AS RATIONAL arguments, by people with a good understanding of economics and banking, had failed to persuade deputies of the legal affairs committee not to submit the bill protecting primary residence to Thursday’s plenum, devious methods had to be used.

The leaders of DISY and DIKO arrived at yesterday morning’s meeting as did all the members of the committee from those two parties and they voted in favour of a postponement of the submission of the bill to the plenum for voting. The deputies of AKEL and EDEK which had drafted the bill abstained from yesterday’s vote in protest against the tactics resorted to by the other parties; they would have lost the vote anyway.

But ignoring the DISY-DIKO manoeuvring, there was a perfectly legitimate reason for postponing the submission of the bill. Although on Friday the committee had unanimously voted in favour of sending the bill to the plenum, a meeting was scheduled for yesterday because some deputies wanted to make amendments to the bill, ostensibly to allay the fears of the new Central Bank Governor who had urged the committee to shelve the bill. In other words, the amended bill would be different from the one unanimously backed by the committee on Friday.

Unfortunately, not much rational thought goes into the decisions of the legislature. The bill unanimously approved on Friday did not set a ceiling on the value of the primary residence that would be protected, nor a time limit for the suspension of loan repayments by the court. And it did not clearly specify how small-to-medium businesses would be protected.

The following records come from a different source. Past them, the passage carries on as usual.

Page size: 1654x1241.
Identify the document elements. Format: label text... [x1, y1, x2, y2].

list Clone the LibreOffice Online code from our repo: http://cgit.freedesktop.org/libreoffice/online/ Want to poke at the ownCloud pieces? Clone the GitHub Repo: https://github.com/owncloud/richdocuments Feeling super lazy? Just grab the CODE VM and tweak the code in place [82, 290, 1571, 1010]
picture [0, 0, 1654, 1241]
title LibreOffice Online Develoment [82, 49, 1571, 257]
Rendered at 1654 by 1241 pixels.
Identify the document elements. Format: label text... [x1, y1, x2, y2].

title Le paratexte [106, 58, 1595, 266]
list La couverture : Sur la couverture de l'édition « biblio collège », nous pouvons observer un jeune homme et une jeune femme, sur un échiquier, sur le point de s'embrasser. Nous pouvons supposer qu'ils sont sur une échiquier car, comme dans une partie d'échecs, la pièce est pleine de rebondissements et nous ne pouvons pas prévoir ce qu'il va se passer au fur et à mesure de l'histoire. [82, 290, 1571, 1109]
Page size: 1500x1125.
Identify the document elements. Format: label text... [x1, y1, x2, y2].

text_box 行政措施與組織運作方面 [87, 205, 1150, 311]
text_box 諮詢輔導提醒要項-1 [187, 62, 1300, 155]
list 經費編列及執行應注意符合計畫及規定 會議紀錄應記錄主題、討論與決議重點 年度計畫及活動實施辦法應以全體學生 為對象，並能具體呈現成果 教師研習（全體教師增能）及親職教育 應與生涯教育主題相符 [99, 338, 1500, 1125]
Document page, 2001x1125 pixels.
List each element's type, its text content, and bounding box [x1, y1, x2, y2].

These concerns would have supposedly been addressed by the amendments that EDEK was supposed to have made to the bill yesterday.

Such a slapdash approach to law-making defies belief. Deputies had put so much thought into the bill that they were prepared to protect a primary residence worth a million or two. And this was a bill, they claimed, aimed at protecting the poor and vulnerable. So why after one year of deliberations had none thought of protecting homes valued below €200,000, if it was the poor and vulnerable that had to be protected? Should there not also have been a condition that only people that had a good loan repayment record would have been eligible to apply for suspension of repayments?

How could any rational person take seriously deputies, who were incapable of thinking about the most basic things when drafting the bill? And could anyone who cares for the good of the country believe these shameless populists’ assurances that the proposed law would have no harmful consequences for the economy, when the finance minister, the new Central Bank governor, the IMF and the European Commission have repeatedly warned against adopting it? It’s a no-brainer.